El matrimonio municipal

| ALFONSO GONZÁLEZ |

PONTEVEDRA

El gobierno municipal de Pontevedra atraviesa una pequeña crisis, que sin embargo no tendrá consecuencias traumáticas, porque tanto BNG como PSOE asumen que su matrimonio es para toda la legislatura. Sin embargo los últimos acontecimientos han provocado disensiones. Miguel Fernández Lores, se fue a Vigo, sin conformidad de Tere Casal, a una reunión con alcaldes del Partido Popular para criticar a los socialistas por los retrasos en el AVE. «Él sabrá si le conviene abrazarse al PP», dicen los del puño y la rosa. Días antes, Casal tuvo que hacer valer sus galones como primera teniente de alcalde para que le entregaran el informe que rechaza la pregunta de UGT sobre la papelera de Ence.
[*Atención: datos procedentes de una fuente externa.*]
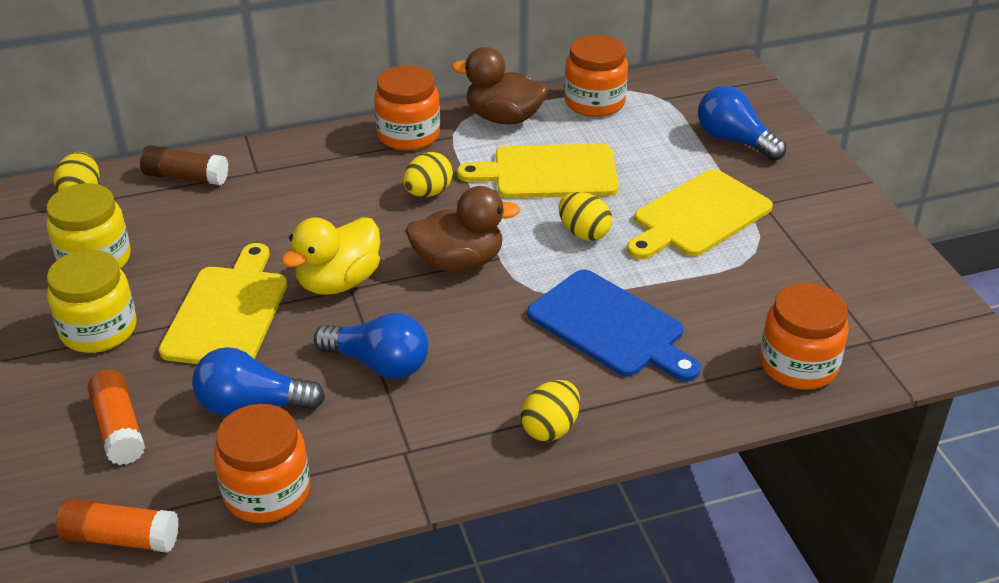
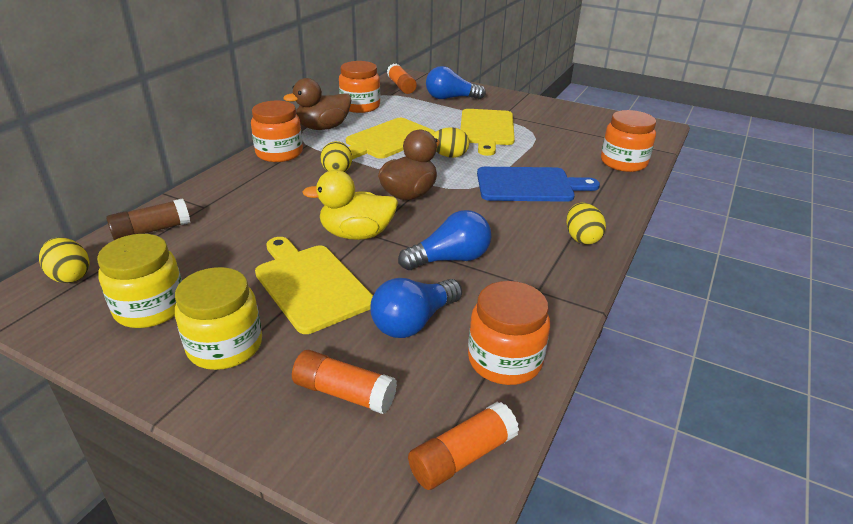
camera: 45 degrees left, 5 degrees down
yellow duck [281,217,380,295] -> yellow duck turned 90 degrees clockwise [303,170,398,240]
none -> orange glue stick [387,64,417,94]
Las paredes del Ayuntamiento dicen que el secretario municipal le dió el escrito al alcalde y al edil César Mosquera, pero dejó de lado al PSOE, lo cual enfadó mucho a su portavoz. Después vino lo del Pontevedra C.??F., que vuelve a pedir dinero, ahora para convertirse en sociedad anónima. Lores dice que el Concello «non participará con cartos porque así está acordado co PSOE»; pero Casal deja la puerta abierta para alguna ayuda municipal. Son cosillas que enfriaron el ambiente en el Concello. Estos días, cuando los socialistas llamaban desde su despacho a la alcaldía no se oyó la habitual contestación: «Aquí puesto de mando». No es momento para bromas.